Using the entries that follow, write out the line containing "#cf9f7d; stroke: #8d5f41;", the line containing "middle; stroke-width: 4;", and every line between them, exactly and nothing else.

(Materials provided)

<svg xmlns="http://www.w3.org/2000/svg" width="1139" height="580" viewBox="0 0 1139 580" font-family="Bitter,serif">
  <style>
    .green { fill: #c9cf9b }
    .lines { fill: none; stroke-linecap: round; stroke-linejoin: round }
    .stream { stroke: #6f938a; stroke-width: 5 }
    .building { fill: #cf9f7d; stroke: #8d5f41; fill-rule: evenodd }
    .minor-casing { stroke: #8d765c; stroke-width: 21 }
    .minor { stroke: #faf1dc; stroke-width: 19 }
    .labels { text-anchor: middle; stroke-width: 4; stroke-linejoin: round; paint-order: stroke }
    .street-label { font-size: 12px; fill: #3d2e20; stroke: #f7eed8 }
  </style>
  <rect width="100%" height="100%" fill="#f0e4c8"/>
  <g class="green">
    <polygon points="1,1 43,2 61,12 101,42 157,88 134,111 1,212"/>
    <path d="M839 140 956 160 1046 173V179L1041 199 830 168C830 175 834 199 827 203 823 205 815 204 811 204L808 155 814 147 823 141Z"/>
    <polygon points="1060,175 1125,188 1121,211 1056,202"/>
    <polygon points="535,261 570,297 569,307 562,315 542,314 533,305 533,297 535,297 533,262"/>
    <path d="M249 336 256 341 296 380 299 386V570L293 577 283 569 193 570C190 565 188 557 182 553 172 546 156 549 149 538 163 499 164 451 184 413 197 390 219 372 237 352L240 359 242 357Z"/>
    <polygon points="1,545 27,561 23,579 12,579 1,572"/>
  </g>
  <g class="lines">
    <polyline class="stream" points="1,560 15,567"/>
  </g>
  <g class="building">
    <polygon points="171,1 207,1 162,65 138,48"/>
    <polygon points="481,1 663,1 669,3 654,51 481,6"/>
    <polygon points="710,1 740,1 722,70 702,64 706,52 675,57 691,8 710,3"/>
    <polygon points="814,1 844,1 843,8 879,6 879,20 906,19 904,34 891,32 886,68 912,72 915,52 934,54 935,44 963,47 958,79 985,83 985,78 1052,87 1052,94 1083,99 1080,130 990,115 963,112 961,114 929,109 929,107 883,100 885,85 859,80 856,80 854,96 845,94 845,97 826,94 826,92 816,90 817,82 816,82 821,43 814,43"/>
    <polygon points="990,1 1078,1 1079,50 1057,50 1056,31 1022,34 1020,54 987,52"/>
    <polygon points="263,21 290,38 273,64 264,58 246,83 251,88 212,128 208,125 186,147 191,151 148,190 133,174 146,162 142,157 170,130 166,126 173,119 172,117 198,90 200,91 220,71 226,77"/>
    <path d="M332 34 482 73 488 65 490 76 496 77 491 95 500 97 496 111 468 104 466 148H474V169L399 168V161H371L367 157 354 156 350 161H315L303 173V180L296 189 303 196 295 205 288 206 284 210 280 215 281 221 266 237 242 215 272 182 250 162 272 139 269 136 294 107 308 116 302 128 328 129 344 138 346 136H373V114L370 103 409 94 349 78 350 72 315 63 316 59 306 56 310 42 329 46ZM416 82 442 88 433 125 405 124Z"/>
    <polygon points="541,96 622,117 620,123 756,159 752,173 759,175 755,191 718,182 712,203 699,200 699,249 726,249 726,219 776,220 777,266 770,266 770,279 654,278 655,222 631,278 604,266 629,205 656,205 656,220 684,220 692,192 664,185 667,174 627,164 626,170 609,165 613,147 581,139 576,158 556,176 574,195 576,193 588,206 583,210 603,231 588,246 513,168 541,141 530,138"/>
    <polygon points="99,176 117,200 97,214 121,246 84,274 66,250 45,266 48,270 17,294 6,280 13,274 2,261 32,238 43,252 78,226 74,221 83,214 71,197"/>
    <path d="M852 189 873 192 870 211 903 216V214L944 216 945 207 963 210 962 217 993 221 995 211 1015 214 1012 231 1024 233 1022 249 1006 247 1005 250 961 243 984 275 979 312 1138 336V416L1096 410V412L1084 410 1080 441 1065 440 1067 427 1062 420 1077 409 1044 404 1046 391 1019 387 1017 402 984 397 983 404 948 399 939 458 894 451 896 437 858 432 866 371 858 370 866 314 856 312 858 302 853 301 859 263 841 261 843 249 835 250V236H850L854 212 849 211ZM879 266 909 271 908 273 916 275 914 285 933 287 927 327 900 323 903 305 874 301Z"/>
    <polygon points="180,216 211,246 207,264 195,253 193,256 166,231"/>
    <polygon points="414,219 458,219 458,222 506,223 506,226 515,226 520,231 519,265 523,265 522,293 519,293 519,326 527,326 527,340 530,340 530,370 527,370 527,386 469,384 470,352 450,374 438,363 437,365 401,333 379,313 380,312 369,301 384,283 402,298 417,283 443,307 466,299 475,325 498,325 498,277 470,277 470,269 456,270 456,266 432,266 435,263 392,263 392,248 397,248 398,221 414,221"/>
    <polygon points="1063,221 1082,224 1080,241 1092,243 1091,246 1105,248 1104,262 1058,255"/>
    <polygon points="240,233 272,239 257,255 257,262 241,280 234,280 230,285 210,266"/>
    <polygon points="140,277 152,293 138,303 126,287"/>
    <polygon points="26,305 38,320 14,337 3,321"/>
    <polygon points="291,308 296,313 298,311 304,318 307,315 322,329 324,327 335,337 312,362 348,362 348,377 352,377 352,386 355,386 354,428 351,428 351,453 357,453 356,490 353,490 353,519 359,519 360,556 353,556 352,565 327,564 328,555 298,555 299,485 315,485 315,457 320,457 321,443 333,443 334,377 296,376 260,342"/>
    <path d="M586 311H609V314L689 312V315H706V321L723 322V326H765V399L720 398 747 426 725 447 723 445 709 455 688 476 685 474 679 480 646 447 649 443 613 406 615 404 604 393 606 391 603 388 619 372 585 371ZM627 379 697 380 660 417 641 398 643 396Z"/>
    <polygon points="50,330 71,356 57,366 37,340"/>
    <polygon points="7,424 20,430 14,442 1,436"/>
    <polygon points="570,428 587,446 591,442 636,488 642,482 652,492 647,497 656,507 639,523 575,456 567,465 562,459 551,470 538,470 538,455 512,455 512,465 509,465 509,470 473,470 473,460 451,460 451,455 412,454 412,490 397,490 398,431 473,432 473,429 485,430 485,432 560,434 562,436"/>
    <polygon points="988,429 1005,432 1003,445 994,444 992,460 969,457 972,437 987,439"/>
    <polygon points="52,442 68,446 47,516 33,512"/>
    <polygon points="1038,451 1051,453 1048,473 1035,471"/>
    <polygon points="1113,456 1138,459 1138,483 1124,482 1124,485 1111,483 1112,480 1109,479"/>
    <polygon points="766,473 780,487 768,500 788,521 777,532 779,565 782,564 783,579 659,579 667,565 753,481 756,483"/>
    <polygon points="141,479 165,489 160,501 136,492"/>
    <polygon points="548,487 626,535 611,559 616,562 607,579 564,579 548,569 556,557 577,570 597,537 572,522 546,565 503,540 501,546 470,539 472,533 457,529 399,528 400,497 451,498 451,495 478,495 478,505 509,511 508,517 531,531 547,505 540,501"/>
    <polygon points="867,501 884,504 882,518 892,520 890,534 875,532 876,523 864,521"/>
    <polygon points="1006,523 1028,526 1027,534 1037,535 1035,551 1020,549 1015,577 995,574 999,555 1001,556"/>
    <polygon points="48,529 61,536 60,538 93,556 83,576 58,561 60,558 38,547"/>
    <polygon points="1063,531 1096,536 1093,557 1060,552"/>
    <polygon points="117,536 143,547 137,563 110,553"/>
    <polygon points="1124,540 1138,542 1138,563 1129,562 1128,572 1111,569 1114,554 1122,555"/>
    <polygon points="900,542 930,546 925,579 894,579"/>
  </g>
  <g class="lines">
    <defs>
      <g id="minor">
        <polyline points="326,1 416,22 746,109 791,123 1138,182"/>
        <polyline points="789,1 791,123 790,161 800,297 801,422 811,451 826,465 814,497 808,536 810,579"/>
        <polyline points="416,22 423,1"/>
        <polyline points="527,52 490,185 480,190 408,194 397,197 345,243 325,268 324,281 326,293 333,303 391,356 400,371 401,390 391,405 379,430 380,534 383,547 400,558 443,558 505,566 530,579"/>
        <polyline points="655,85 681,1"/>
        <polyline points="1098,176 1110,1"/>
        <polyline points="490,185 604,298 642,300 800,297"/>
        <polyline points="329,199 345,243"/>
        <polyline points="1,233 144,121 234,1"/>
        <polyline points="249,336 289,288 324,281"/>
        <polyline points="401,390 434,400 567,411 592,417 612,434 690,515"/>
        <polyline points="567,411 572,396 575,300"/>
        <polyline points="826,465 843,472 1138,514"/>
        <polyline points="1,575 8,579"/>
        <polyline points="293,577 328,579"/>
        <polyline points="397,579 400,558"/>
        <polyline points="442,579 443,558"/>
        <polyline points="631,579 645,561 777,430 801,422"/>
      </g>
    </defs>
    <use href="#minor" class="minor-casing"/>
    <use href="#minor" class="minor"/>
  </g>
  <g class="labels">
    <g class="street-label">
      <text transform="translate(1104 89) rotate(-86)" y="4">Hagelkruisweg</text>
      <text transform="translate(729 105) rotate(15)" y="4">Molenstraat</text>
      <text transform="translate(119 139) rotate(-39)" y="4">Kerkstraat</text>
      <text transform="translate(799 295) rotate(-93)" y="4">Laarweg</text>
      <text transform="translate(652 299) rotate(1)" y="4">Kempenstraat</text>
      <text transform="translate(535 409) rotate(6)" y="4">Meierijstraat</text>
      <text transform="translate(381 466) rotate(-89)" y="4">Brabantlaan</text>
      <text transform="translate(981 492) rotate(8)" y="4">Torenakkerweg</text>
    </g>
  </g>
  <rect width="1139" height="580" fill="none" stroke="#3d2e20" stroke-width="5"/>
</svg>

(End Materials provided)

# Expected output
    .building { fill: #cf9f7d; stroke: #8d5f41; fill-rule: evenodd }
    .minor-casing { stroke: #8d765c; stroke-width: 21 }
    .minor { stroke: #faf1dc; stroke-width: 19 }
    .labels { text-anchor: middle; stroke-width: 4; stroke-linejoin: round; paint-order: stroke }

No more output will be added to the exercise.